**Problem requirements**
Your answer should be one number, namely how many lines in the listing below include the word "knee".

**Data in this exercise**
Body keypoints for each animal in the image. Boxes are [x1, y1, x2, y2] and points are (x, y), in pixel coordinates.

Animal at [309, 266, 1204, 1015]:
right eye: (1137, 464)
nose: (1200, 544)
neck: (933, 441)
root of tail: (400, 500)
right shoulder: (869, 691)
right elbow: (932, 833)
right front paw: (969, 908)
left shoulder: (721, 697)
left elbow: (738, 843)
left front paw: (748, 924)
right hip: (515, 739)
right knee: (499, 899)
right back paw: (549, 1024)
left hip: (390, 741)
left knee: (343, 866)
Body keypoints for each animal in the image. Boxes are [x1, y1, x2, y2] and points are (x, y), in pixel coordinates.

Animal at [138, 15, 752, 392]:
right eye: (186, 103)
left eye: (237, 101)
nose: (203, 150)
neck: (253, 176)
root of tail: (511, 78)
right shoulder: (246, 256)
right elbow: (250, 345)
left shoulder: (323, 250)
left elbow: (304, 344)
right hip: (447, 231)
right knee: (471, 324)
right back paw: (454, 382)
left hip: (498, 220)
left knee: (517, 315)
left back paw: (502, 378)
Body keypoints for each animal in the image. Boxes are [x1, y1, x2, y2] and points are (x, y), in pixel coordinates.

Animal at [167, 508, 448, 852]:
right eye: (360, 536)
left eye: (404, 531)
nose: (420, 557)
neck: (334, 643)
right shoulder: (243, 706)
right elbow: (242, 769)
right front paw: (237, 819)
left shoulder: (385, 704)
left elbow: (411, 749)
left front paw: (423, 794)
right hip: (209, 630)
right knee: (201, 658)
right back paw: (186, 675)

**Finished exercise**
5